Bem, em verdade eu creio que as pessoas não tem dificuldade para se expressar em língua portuguesa, tanto é que não é difícil – via de regra – entender o que está escrito. O que as pessoas não conseguem – ou não desejam – é se expressar através daquilo que denominamos “norma culta”, o português “clássico”, que adota a rigidez das construções gramaticais e ortográficas e obedece as suas regras de concordância verbal e nominal. A questão é que, escrever de forma “não culta” não é “errado”, pois este é um conceito equivocado quando tratamos de organismos vivos e mutantes – como as línguas. Veja, não seria justo dizer que “uma cobra é um animal errado por não ter pernas”, porque apesar de não ter pernas as cobras são adaptadas perfeitamente ao seu meio ambiente. E essa adaptação é o que conta…
Desta forma, ao falar ou escrever não existe “erro”, mas pode existir “inadequação”, pois este conceito tem a ver com os contextos e as circunstâncias. Como exemplo, não cabe escrever em uma dissertação de mestrado “quando tu vim aqui“, mas é aceitável falar assim em uma conversa de boteco. O sentido da língua é a conexão entre os sujeitos, que precisa de um mensageiro (quem fala), um receptor (quem ouve ou lê) e um meio comum a ambos (o idioma). Se estas etapas são respeitadas a vinculação à norma culta é secundária, e por vezes desnecessária.
A questão é que esta adesão à linguagem mais sofisticada produz a exposição da divisão de classes. Se você falar “a gente fomos na praia” fica evidente que sua classe social é mais baixa e é exatamente isso que produz rejeição, e não o bom ou mau uso da língua.
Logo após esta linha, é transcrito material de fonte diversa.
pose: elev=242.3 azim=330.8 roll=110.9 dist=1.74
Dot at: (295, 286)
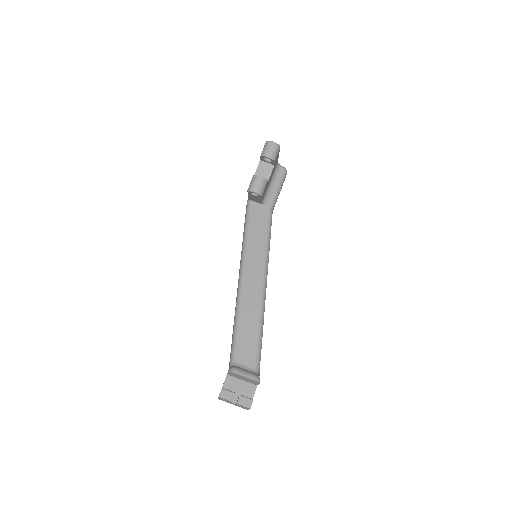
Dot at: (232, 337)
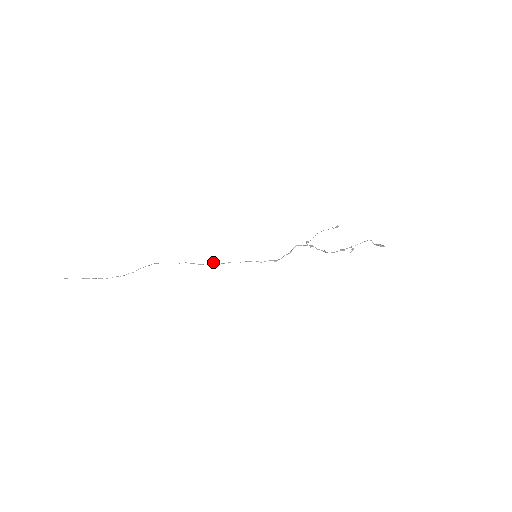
O modo como falamos funciona como os dentes incisivos: se você não os têm demonstra onde se situa na hierarquia das castas sociais; se você não fala como a burguesia expõe a todos que não se insere nela, e está relacionado(a) ao proletariado.
Na internet esta correção ostensiva da forma de escrever é reservada aos “grammar nazis”. Se querem um conselho, não se juntem a eles. Não é um lugar legal.